## What you have to do
Output only the lines that run from the line holding "- cup [183,236,207,258]" to the end of the entries, both ends included, and skip the pictures.

(Items from a dataset)
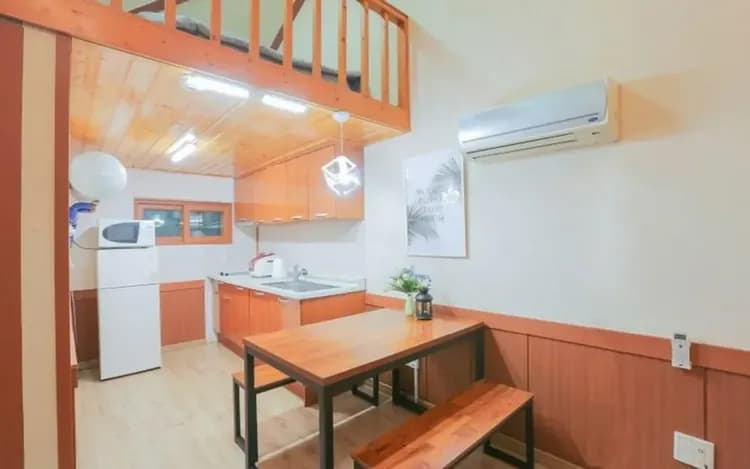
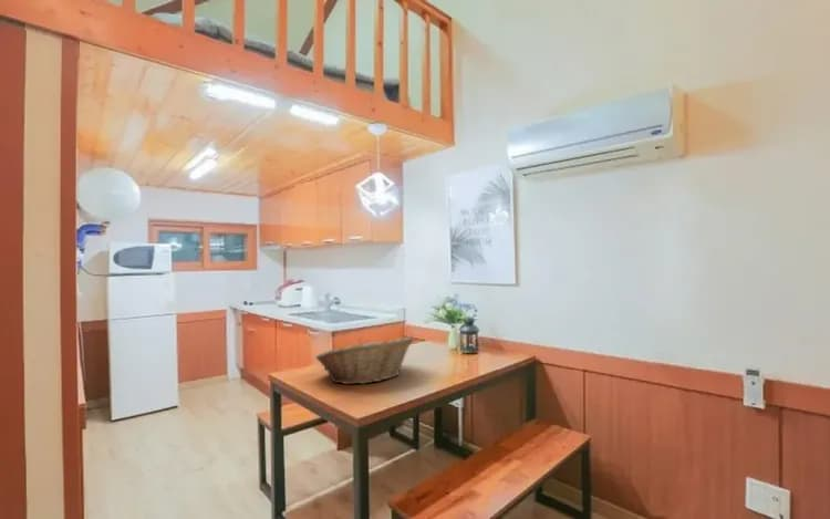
+ fruit basket [314,335,415,385]
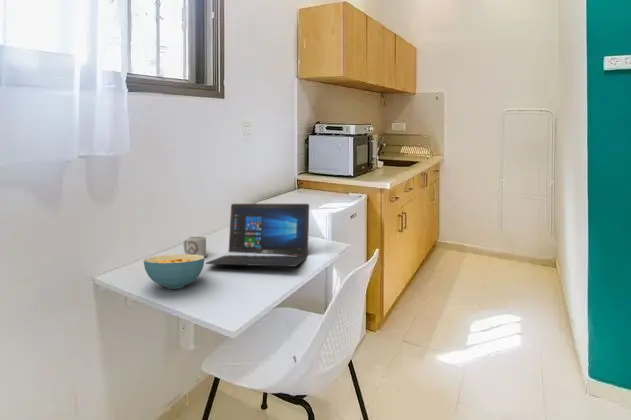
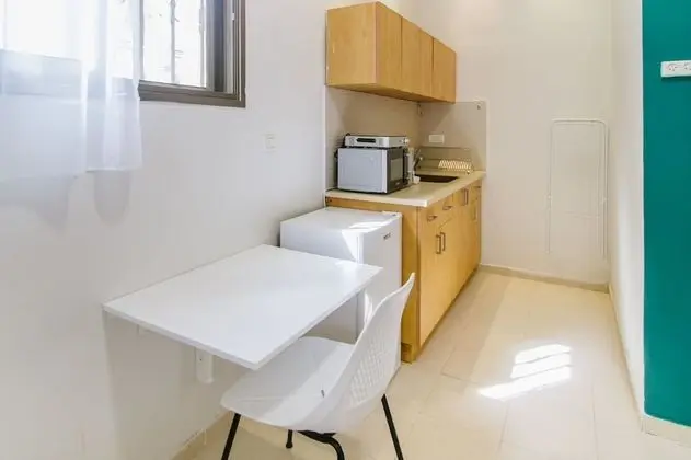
- cup [183,236,207,258]
- laptop [205,203,310,268]
- cereal bowl [143,253,206,290]
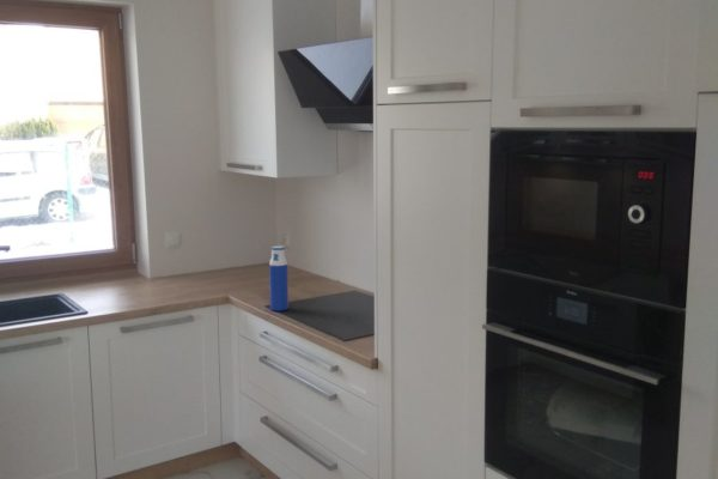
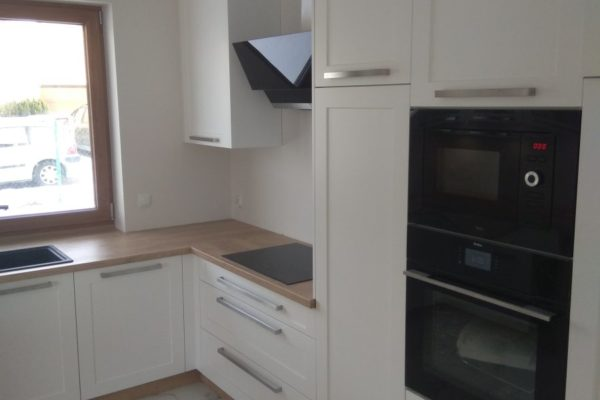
- water bottle [268,245,290,313]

## Task output
- cup [183,236,207,258]
- laptop [205,203,310,268]
- cereal bowl [143,253,206,290]
- water bottle [268,245,290,313]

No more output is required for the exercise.